Того же числа госпожа Фрестельн с утра повезла Гарри к знакомым на Клязьму, с намерением у них и заночевать, если допустит погода и будет случай. Уехал также куда-то и сам. Половина дня прошла как при хозяевах. Лаврентий, правда, чтобы услужить, предложил было Сереже подать вниз, но он предпочел людей из заведенного распорядка не выводить и, сам не заметив, как это случилось, отобедал наверху в строгой верности часу и даже месту, какое занимал за столом, вторым по счету с правого края.
Итак, был пятый час дня, хозяев не было дома. Сережа поочередно думал то о миллионах, то о двухстах рублях и в этих размышлениях расхаживал по комнате. Вдруг пролетел миг такой особенной ощутительности, что, обо всем позабыв, он, как был, замер на всем шагу и растерянно насторожился. Но вслушиваться было решительно не во что. Только комната, залитая солнцем, показалась ему голее и обширнее обычного. Можно было обратиться к прерванному занятию. Но не тут-то было. Мыслей не осталось и в помине. Он забыл, о чем размышлял. Тогда он поспешно стал доискиваться хотя бы одного словесного званья думанного, потому что на обозначенья вещей мозг отзывается весь целиком, как на собственную кличку, и, пробудившись от оцепененья, возобновляет службу с того урока, на котором нам временно в ней отказал. Однако и эти поиски ни к чему не привели. От них только возросла его рассеянность. В голову лезло одно постороннее.
Вдруг он вспомнил про весеннюю встречу с Коваленкой. Снова обманно обещанная и несуществующая повесть всплыла в его убежденьи в качестве готовой и уже сочиненной, и он едва не вскрикнул, когда догадался, что вот ведь они где, искомые деньги, по крайней мере не те, заветные, а из честного и сотенного разряда, и, все сообразив и задернув занавеску на среднем окне, чтобы затенить стол, недолго думая засел за письмо к редактору.

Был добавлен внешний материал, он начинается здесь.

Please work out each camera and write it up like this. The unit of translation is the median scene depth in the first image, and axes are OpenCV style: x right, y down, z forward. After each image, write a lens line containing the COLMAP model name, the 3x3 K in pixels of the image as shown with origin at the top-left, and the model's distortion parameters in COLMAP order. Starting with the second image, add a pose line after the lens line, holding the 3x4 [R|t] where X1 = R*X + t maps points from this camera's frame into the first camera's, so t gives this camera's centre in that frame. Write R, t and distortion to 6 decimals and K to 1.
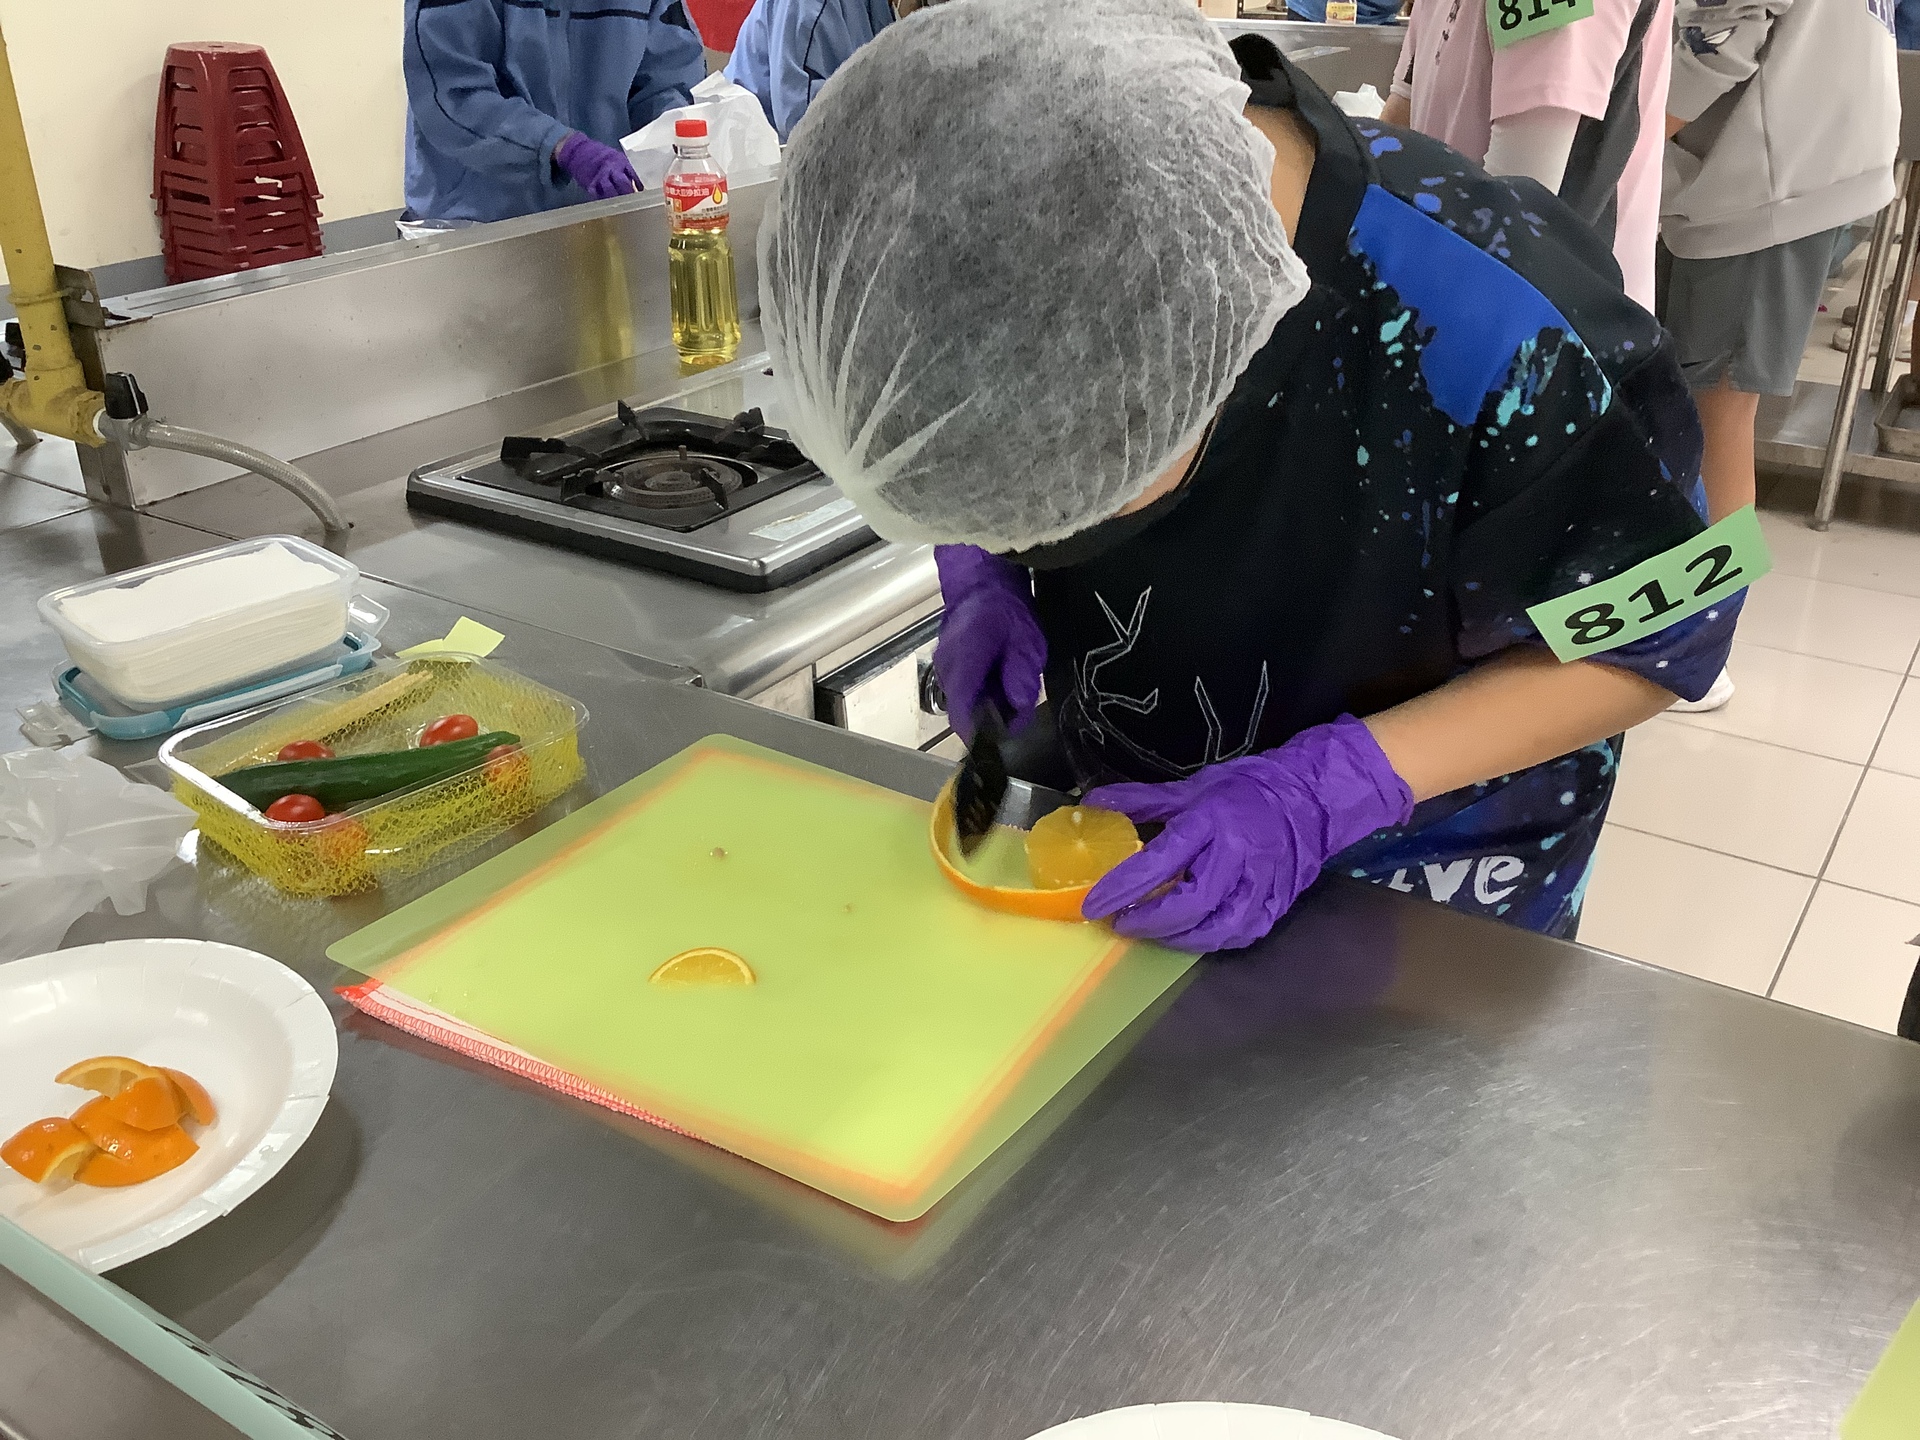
lens RADIAL K [[1779.1, 0, 959.4], [0, 1779.1, 717.4], [0, 0, 1]] dist [-0.012817, 0.000000]
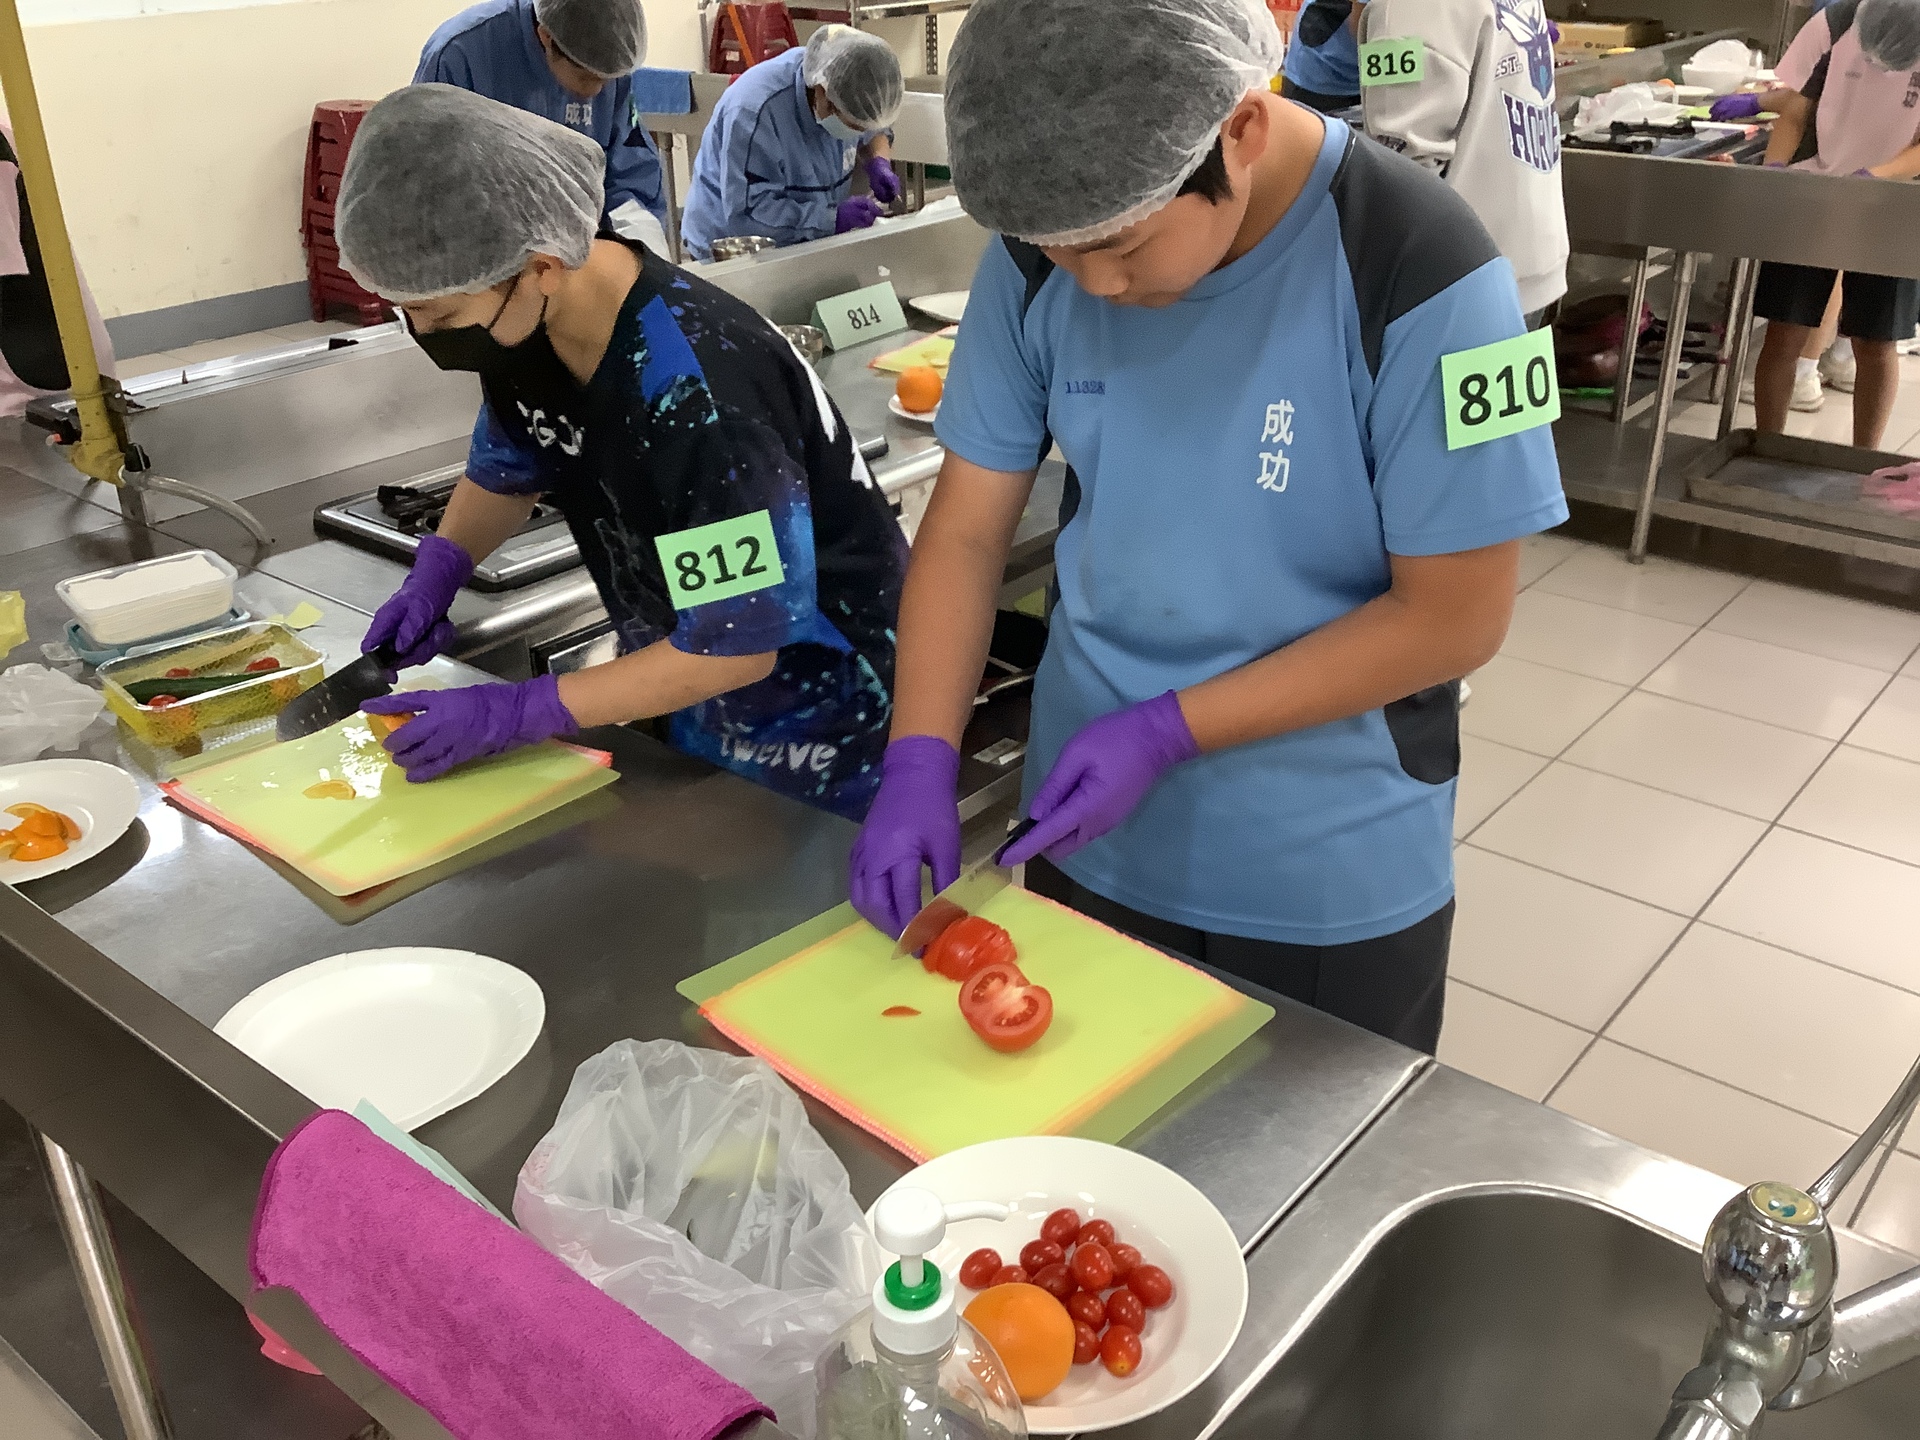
lens RADIAL K [[1779.1, 0, 960.5], [0, 1779.1, 724.3], [0, 0, 1]] dist [-0.012817, 0.000000]
pose [[0.994505, 0.040594, -0.096501, 0.423229], [-0.039868, 0.999160, 0.009433, 0.015675], [0.096803, -0.005534, 0.995288, -0.514518]]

Он благополучно миновал обращение и первые живые незначительности. Совершенно неизвестно, что бы он сделал, дойдя до существа. Но в это время его слух поразила та же странность. Теперь он успел в ней разобраться. Это было сосущее чувство тоскливой, длительной пустоты. Ощущенье относилось к дому. Оно говорило, что он в эту минуту необитаем, то есть оставлен всем живым, кроме Сережи и его забот. «А Торнскьольд?» – подумал он и тут же вспомнил, что с вечера она в доме не показывалась. Он с шумом отодвинул кресло. Оставляя за собой наразлет двери классной, двери детской и еще какие-то двери, он выбежал в вестибюль. В пролете за косой дверкой, выводившей во двор, горело белое, как песок, тепло пятого часа. Сверху оно показалось ему еще более таинственным и плотоядным. «Какое легкомыслие, – подумал он, быстро переходя из покоя в покой (он знал не все), – всюду окна настежь, в доме и на дворе ни души, можно все вынести, никто не пикнет. Однако что ж это я так наугад? Пока ее дошаришься, мало ли что может случиться». Он пустился назад, стремглав скатился по лестнице и выбежал через надворную дверку, как из дома, объятого пламенем. И, как по пожарной тревоге, тотчас же в глубине двора приотворились сени дворницкой.
– Егор, – не своим голосом крикнул Сережа быстро бежавшему навстречу человеку, который на бегу что-то дожевывал и утирал углом передника усы и губы, – научи, сделай милость, как пройти к француженке (назвать ее французинкой, как во всей точности титуловала дворня датчанку и всех ее предшественниц, у него не хватило духу). Да скорей, пожалуйста, мне тут Маргарита Оттоновна наказала с утра ей кое-что передать, а я только вот вспомнил.